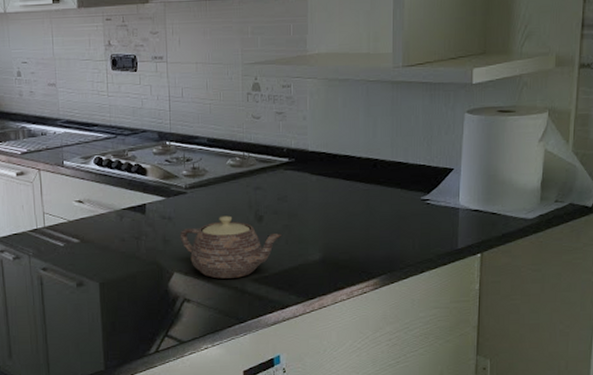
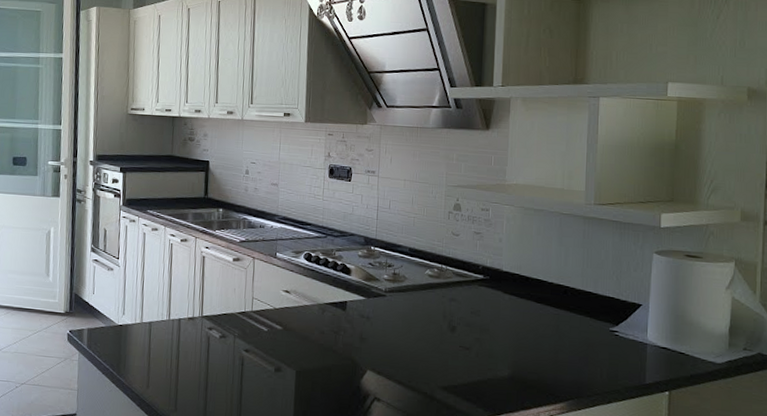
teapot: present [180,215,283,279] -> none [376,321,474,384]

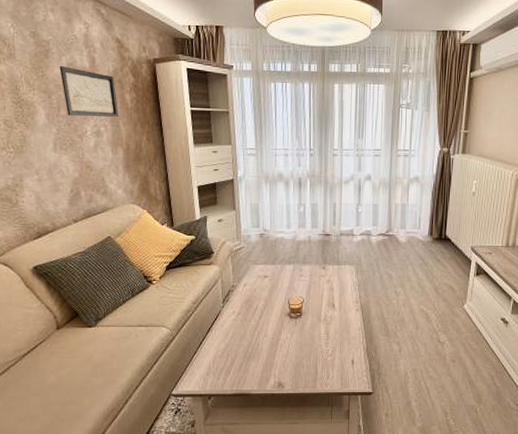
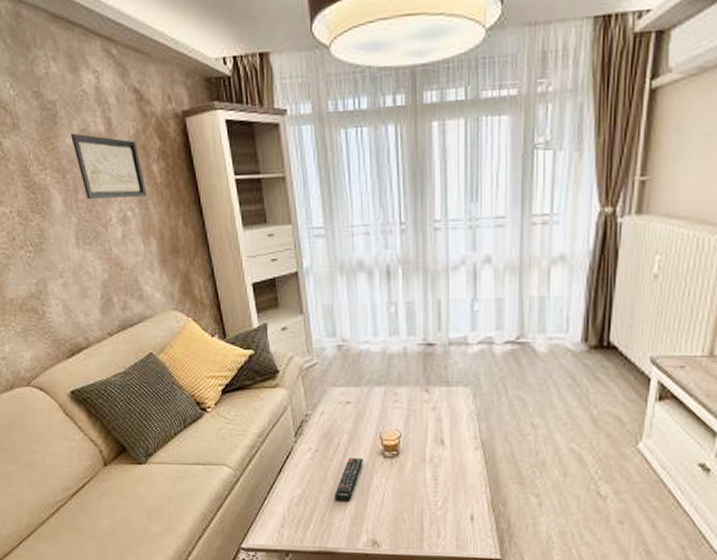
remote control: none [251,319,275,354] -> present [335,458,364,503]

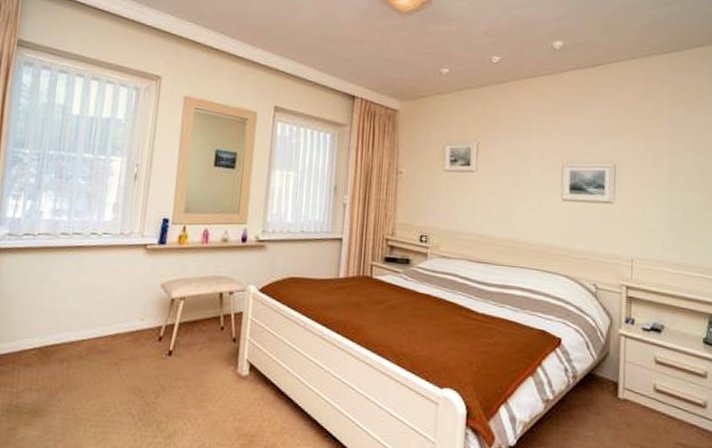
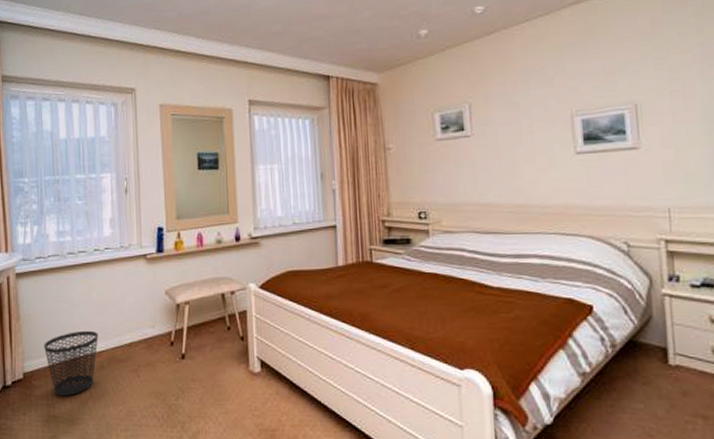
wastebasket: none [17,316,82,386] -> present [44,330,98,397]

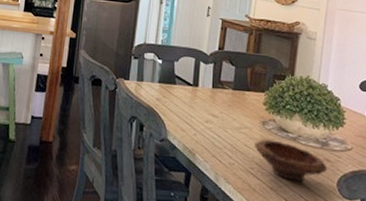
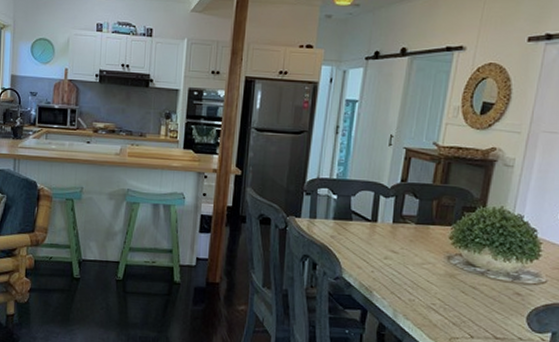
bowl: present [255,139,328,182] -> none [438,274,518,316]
...
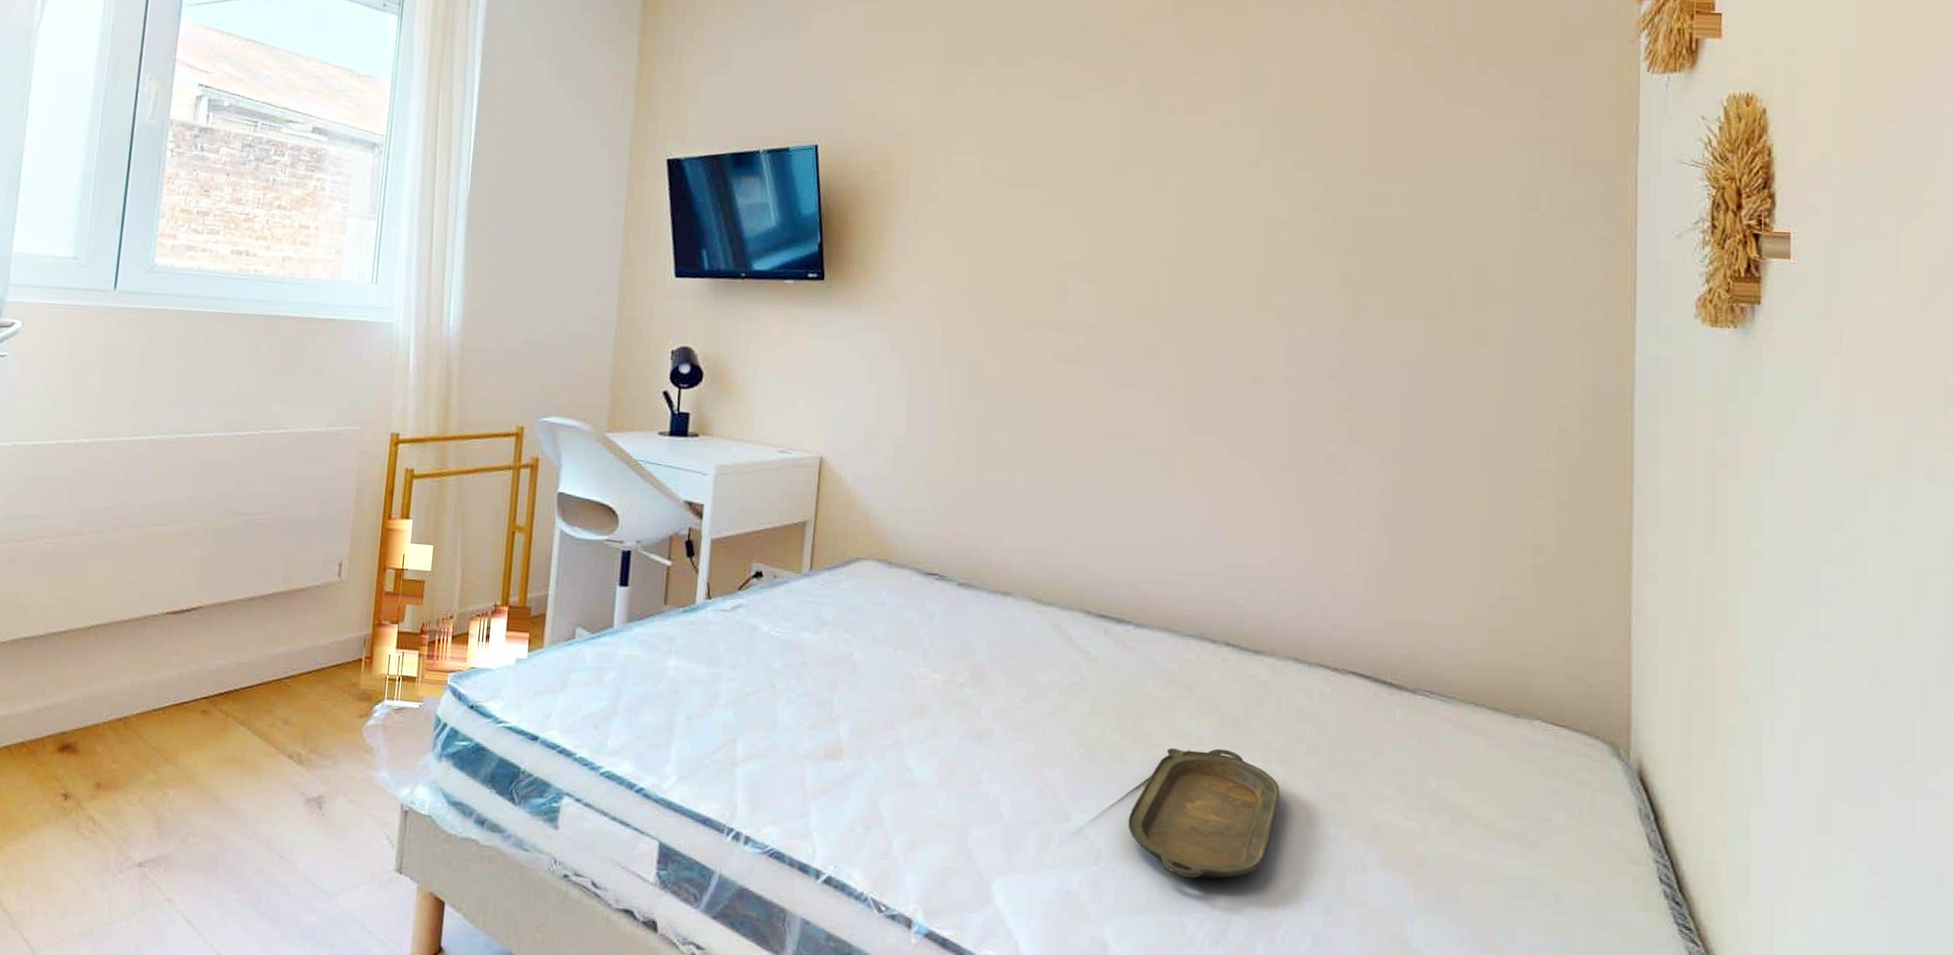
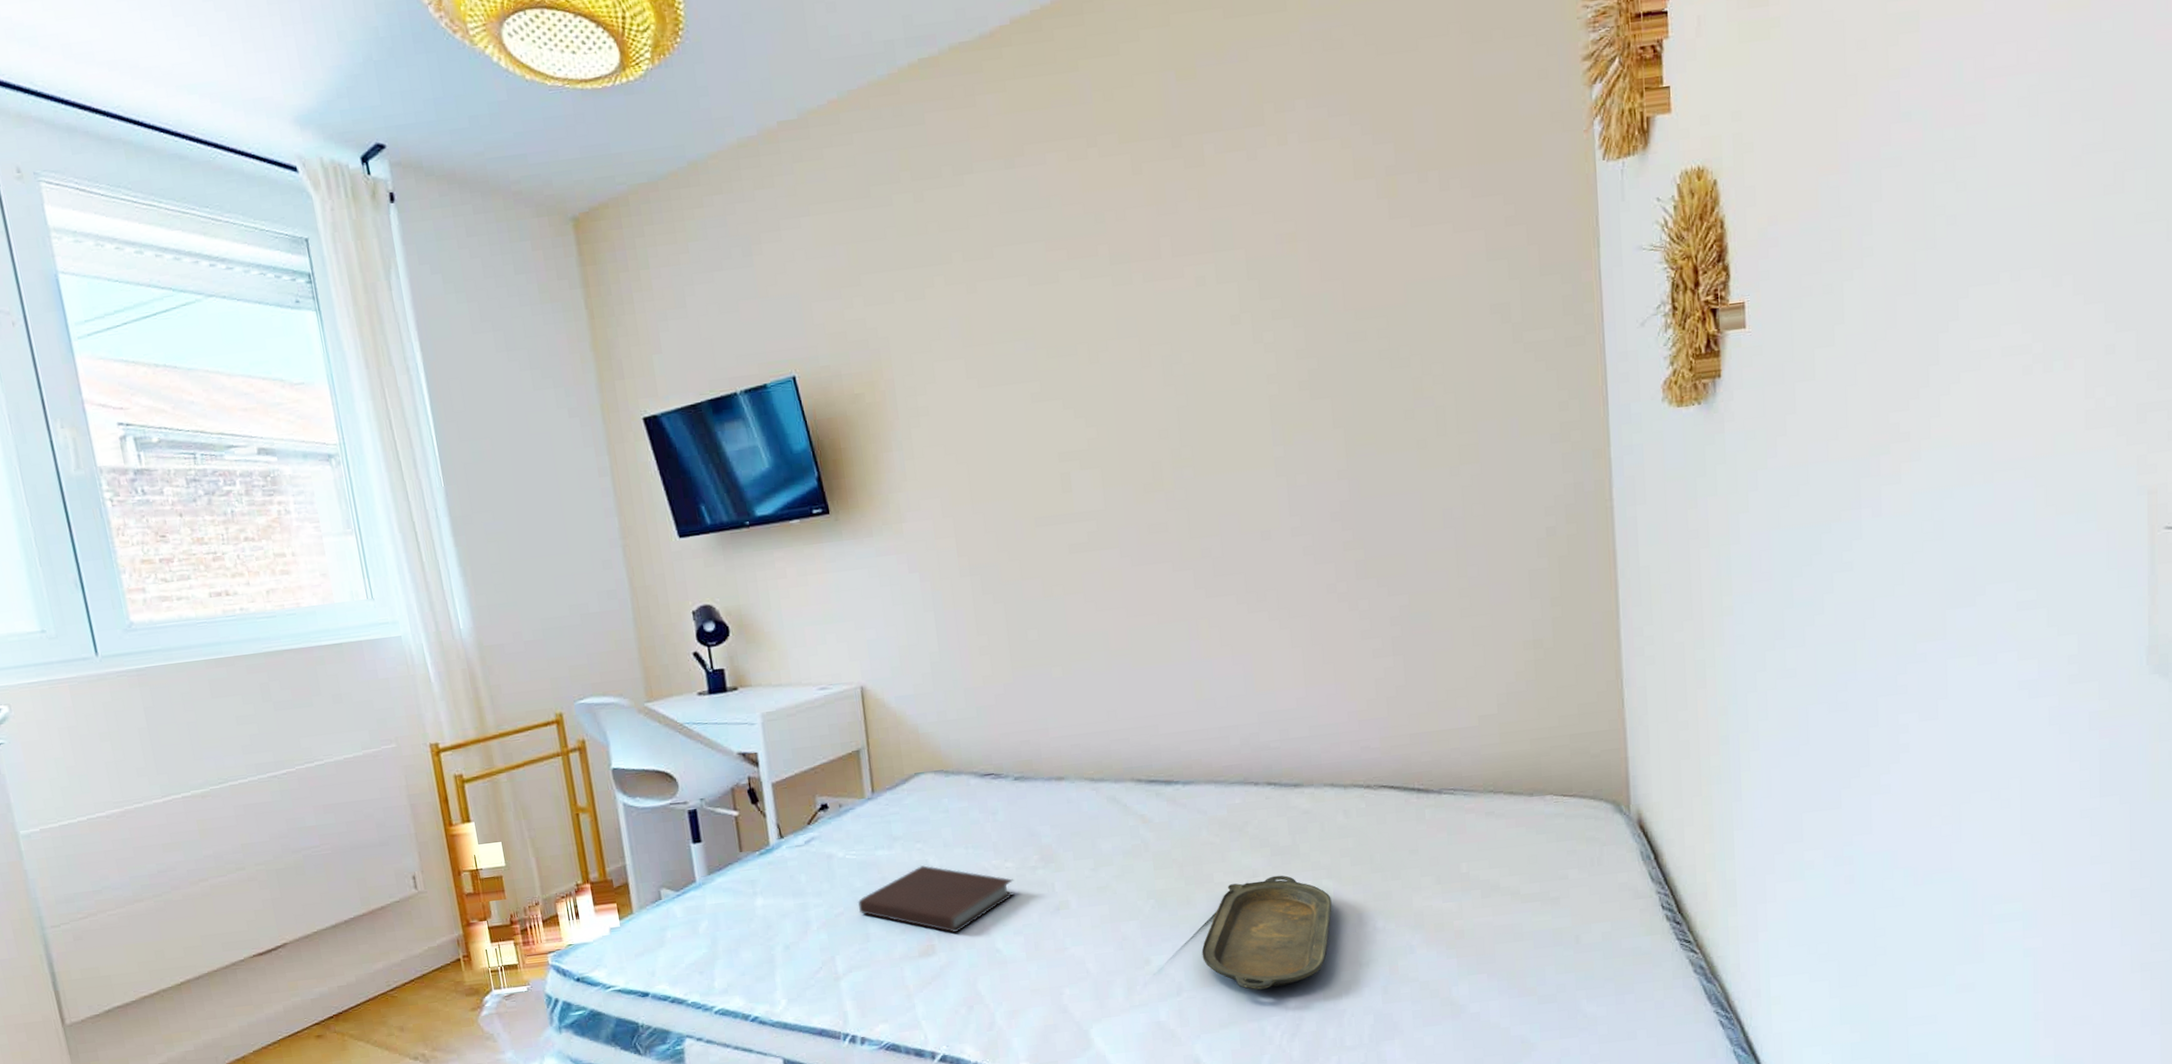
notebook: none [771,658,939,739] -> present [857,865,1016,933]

§ **Task item**: Precisely those lines above that run from the line with "teapot: present [180,215,283,279]" up to and including the line with "bowl: present [255,139,328,182]" are to be set down, with the pictures omitted.

§ **Task solution**:
teapot: present [180,215,283,279] -> none [376,321,474,384]

remote control: none [251,319,275,354] -> present [335,458,364,503]

wastebasket: none [17,316,82,386] -> present [44,330,98,397]

bowl: present [255,139,328,182] -> none [438,274,518,316]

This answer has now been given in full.